ASSIGNMENT :: Reply with one number: the count of lines in the data that hold the string "lettered".

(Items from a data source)
##########
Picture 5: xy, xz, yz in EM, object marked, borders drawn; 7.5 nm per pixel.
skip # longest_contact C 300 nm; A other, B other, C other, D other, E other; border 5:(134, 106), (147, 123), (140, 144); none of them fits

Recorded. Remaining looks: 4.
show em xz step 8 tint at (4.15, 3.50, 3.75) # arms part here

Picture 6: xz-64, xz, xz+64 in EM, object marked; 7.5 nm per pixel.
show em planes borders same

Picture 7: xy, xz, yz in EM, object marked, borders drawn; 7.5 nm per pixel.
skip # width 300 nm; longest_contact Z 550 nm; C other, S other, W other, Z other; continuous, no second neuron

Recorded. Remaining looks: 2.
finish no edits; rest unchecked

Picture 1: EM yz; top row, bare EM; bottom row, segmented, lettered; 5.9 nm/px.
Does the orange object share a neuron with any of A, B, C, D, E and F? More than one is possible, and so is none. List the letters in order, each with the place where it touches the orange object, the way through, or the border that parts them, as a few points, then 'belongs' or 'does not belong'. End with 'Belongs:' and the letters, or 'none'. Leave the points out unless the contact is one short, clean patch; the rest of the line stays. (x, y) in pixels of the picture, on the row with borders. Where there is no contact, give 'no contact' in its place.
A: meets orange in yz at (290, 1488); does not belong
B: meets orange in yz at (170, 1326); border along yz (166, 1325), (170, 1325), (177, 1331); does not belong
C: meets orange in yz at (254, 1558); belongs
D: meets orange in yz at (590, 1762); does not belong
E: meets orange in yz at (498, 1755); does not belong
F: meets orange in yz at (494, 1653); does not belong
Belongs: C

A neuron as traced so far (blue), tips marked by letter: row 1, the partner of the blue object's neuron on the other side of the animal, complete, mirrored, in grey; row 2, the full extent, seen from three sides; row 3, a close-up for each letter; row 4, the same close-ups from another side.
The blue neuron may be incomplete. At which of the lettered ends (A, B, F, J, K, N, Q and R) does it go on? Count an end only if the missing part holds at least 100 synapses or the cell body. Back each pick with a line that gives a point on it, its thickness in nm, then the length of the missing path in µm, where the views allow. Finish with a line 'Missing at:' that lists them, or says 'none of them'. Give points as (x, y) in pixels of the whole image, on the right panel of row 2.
##########
EXERCISE RESPONSE :: 2